Interstitial cystitis (IC) is a condition that causes both bladder pain or discomfort as well as the need to frequently pass urine. IC is most commonly diagnosed in women.
The condition is also known as painful bladder syndrome (PBS) when there is no abnormality in the bladder. Bladder Pain Syndrome is often used to encompass both IC and PBS.
The causes of IC are not fully understood. Bacterial and viral infections have been ruled out as a cause, and it is thought that it may be down to a defective bladder lining. In a normal bladder, the lining should protect the bladder wall from the toxic nature of the urine passing through it. It has been discovered that about 70% of people with IC have a leaky protective lining in their bladder which may allow the urine to aggravate the bladder wall. In severe cases, the inflammation of the bladder wall can cause it to scar and become stiff, which prevents it from expanding when urine enters. Some women can develop cracks in their bladder lining, ulcers or bleeding, which can be painful and lead to the need to urine frequently and urgently.

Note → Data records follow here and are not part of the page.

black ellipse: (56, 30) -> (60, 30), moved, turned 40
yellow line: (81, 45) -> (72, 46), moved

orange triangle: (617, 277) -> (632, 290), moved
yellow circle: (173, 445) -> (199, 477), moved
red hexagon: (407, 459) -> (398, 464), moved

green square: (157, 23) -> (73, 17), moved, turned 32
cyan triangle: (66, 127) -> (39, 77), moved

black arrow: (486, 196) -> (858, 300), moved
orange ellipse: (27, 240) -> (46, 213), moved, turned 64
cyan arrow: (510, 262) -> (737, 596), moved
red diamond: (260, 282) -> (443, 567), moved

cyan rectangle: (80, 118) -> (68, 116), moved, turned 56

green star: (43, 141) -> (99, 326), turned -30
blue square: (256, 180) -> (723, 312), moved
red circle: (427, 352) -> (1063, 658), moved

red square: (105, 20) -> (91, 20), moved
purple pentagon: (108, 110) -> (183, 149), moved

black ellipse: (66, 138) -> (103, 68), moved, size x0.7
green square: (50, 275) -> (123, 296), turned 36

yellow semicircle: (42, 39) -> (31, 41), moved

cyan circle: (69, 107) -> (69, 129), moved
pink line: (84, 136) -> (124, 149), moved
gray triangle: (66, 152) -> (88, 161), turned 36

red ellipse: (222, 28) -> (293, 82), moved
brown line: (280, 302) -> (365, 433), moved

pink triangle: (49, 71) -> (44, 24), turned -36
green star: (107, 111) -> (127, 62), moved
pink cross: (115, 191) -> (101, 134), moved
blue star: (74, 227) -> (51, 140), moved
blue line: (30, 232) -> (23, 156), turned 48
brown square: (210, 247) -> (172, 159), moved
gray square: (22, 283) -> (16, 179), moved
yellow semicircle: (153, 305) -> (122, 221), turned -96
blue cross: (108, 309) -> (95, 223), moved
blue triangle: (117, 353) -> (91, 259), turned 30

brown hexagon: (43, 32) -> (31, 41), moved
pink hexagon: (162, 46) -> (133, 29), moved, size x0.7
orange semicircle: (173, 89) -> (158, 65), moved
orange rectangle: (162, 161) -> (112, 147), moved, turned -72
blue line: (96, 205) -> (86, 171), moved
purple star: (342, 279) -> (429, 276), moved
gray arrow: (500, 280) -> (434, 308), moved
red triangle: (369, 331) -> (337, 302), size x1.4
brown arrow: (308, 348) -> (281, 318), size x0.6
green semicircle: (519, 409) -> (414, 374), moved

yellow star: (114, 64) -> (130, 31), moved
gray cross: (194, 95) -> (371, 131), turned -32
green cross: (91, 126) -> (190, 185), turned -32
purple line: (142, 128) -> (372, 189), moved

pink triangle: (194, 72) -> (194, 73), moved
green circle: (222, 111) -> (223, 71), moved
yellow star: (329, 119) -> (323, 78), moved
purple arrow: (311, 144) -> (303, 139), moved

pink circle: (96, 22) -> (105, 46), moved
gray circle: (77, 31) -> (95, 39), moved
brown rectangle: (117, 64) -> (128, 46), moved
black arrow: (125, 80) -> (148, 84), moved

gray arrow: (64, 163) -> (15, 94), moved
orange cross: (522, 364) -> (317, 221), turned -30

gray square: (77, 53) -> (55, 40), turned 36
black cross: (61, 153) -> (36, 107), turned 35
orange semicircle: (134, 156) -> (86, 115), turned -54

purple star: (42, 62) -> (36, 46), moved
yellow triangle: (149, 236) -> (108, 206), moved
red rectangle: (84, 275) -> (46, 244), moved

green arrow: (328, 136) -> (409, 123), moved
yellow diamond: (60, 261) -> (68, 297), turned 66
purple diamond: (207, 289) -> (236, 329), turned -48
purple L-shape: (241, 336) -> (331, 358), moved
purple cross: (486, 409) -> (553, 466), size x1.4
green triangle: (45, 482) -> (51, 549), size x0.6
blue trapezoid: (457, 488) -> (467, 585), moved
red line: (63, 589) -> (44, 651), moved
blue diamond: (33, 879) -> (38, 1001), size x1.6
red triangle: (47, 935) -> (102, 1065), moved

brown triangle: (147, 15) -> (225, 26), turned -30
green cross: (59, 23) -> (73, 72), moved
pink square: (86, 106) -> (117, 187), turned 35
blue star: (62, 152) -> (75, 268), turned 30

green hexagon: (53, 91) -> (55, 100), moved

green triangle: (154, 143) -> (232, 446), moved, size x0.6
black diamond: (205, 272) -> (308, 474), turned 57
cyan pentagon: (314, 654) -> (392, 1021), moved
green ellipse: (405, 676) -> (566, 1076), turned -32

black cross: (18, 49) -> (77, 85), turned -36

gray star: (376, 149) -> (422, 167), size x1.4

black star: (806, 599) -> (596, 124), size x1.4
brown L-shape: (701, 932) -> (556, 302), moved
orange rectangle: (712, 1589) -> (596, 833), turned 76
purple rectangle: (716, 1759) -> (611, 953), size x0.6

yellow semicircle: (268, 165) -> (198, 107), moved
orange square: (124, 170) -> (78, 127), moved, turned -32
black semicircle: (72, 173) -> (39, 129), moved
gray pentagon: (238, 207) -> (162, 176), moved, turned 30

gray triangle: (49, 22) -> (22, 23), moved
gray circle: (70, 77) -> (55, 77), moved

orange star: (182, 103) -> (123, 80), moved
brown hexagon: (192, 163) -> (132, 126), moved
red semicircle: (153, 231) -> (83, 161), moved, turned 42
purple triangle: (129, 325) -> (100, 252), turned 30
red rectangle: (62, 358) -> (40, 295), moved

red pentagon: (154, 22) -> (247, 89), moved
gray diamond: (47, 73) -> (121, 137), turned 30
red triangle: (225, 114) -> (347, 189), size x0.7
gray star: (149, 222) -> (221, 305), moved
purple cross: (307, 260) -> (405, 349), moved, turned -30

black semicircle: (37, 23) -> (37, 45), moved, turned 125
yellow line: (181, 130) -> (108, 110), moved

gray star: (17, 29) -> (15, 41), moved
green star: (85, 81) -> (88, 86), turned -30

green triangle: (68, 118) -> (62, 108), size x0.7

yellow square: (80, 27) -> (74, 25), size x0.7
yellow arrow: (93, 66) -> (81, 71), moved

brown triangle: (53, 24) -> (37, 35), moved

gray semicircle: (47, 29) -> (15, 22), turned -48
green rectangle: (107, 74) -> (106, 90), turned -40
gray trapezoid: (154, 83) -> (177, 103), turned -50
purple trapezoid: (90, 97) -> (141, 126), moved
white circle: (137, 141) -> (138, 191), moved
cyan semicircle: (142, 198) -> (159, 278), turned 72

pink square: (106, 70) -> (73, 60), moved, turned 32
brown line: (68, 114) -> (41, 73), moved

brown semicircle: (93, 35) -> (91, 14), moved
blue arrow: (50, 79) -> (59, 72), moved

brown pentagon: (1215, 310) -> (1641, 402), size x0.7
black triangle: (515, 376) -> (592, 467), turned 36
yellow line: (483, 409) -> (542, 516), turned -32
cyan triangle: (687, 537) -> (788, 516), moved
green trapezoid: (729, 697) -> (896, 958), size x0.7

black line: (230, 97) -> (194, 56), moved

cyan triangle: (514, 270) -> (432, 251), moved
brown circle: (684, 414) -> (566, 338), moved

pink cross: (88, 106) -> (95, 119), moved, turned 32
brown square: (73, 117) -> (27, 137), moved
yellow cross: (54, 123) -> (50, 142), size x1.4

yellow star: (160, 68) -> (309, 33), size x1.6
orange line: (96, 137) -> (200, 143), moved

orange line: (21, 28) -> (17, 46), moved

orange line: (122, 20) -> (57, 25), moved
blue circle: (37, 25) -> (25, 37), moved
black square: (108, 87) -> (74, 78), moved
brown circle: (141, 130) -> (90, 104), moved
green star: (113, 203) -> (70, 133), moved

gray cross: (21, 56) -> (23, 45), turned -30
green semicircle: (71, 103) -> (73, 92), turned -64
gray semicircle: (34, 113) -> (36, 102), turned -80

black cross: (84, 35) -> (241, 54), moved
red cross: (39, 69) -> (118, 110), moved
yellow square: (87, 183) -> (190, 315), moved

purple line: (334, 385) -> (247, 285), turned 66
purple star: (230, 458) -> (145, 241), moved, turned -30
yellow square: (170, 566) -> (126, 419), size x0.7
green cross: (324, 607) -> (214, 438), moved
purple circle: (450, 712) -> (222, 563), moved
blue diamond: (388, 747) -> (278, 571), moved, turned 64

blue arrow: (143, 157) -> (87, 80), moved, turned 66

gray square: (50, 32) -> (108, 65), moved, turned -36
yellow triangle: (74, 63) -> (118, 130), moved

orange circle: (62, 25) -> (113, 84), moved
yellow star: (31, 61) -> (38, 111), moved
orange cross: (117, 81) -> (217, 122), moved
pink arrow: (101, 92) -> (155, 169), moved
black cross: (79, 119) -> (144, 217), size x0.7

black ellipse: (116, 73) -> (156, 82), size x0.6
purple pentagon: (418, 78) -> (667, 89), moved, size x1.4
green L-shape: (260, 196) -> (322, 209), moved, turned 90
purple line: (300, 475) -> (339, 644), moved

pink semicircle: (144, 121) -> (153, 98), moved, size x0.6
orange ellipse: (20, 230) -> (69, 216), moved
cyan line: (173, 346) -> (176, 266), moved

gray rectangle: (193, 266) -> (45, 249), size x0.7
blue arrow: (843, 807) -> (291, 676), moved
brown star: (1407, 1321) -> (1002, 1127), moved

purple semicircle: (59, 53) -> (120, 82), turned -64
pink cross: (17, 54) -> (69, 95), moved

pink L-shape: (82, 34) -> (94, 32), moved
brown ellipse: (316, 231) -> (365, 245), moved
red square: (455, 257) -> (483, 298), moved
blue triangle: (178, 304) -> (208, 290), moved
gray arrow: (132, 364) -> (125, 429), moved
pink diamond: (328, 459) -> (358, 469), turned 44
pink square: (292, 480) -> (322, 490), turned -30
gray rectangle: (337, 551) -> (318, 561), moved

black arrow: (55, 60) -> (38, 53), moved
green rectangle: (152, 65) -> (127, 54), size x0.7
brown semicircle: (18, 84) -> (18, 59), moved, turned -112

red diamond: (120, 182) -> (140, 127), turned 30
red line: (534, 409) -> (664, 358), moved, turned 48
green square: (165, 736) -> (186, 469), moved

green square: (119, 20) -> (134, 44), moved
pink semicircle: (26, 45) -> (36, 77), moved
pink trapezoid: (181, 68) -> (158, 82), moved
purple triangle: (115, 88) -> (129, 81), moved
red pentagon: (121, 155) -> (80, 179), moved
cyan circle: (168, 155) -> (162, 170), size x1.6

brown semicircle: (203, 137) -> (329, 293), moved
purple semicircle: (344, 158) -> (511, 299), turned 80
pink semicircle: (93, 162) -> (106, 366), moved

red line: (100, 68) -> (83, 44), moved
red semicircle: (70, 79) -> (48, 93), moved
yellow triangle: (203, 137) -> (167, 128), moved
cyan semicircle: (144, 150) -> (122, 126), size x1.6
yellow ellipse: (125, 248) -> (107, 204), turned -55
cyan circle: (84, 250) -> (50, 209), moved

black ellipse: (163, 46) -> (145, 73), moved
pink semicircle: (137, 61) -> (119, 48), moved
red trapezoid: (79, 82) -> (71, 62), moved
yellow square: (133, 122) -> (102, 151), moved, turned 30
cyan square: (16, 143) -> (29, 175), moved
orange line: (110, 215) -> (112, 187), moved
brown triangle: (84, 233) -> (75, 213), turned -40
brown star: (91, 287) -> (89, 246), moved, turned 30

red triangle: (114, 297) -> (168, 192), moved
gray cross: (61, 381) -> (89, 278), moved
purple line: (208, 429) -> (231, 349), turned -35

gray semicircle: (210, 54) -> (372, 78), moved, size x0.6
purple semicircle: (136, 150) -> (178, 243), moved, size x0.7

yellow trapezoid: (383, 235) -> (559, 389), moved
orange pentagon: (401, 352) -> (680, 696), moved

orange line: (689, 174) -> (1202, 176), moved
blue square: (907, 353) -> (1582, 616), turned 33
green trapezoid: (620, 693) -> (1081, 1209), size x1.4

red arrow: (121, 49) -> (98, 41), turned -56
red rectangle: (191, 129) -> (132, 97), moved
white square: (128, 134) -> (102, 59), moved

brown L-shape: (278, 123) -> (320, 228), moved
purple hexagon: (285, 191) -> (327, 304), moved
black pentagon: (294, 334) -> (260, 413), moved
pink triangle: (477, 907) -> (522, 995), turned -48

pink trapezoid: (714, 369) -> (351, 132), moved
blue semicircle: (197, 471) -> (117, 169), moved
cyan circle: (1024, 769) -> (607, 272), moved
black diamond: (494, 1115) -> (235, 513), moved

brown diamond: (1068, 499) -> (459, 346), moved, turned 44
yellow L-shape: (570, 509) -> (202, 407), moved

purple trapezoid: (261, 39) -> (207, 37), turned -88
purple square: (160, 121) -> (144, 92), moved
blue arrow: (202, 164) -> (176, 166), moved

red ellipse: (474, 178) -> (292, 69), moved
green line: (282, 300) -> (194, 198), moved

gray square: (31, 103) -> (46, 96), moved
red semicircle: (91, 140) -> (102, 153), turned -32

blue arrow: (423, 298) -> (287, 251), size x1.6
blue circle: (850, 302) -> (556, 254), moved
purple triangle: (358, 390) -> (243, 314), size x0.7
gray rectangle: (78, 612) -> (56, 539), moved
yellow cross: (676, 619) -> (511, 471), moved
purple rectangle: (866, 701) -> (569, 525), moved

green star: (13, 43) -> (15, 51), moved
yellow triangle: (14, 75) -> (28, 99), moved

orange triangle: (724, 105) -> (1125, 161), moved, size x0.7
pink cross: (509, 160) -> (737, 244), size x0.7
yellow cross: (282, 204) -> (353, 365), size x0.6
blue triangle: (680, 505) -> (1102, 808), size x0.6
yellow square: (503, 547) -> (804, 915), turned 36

There is also a noticeable increase of histamine produced by the body due to the inflammation process and an increased number of nerve cells in the bladder wall. An autoimmune response may also cause IC to develop in some people, which is when the body produces antibodies that fight against another part of the body.
As the causes of IC are not yet known, current treatments are aimed instead at relieving its symptoms. As more is discovered about IC, more potential treatments will emerge. In the meantime, the majority of sufferers are likely to feel better after trying one or more of the following treatments:
Alcohol, tomatoes, spices, chocolate, caffeine, citrus drinks, artificial sweeteners, acidic foods and tobacco can aggravate your bladder. Try removing these foods from your daily diet for a couple of weeks to a month. It is then worth reintroducing one food at a time to see if it makes your symptoms worse.
This is when a doctor fills up your bladder with fluid, whilst you are under anaesthetic, to stretch the wall of your bladder. Although it is a common treatment for IC, with about one in three patients noticing a positive effect, doctors are unsure why it helps symptoms. It could be interfering with pain signals sent by nerves in the bladder. It is not, however, a full-proof treatment and some people even claim that their pain is worse after the procedure. We can offer this treatment.
- Amitriptyline or Gabapentin nerve medications can be used to block the pain and reduce bladder spasms. Due to the side effects of these medications, a lower dose is recommended with a gradual increase if needed.
- Oral antihistamines or H2 antagonists have also helped many patients with their bladder symptoms. These treatments normally work better if the cause of inflammation is allergy based.
- Pentosane polysulfate is another medication that can be used for the treatment of IC. This will help protect the lining of your bladder from the toxicity of your urine. Around 40% of patients claim to notice a positive improvement in their IC symptoms after taking this medication. This drug is, however, expensive and may not be readily available.
Bladder instillations can be given every week or two for one or two months. The doctor will insert a catheter into your bladder and then fill it up with liquid medicine that is meant to help the bladder wall. You are then expected to hold the liquid in your bladder for a few seconds up to 15 minutes and then it is drained. The treatment will be repeated as needed.
Further treatments of interstitial cystitis
While many of these treatments work for sufferers of IC, there is also a large number of people who do not react positively to them. There are currently some alternative treatments being assessed, such as a botulinum toxin bladder injection and sacral nerve stimulation. Many people need strong pain medication or referral to a multidisciplinary pain clinic. A small number of sufferers do not respond to any treatment at all and have to undergo surgery in order to get some relief. Surgery should only ever be considered as an option if all available treatments have failed and the pain is disabling.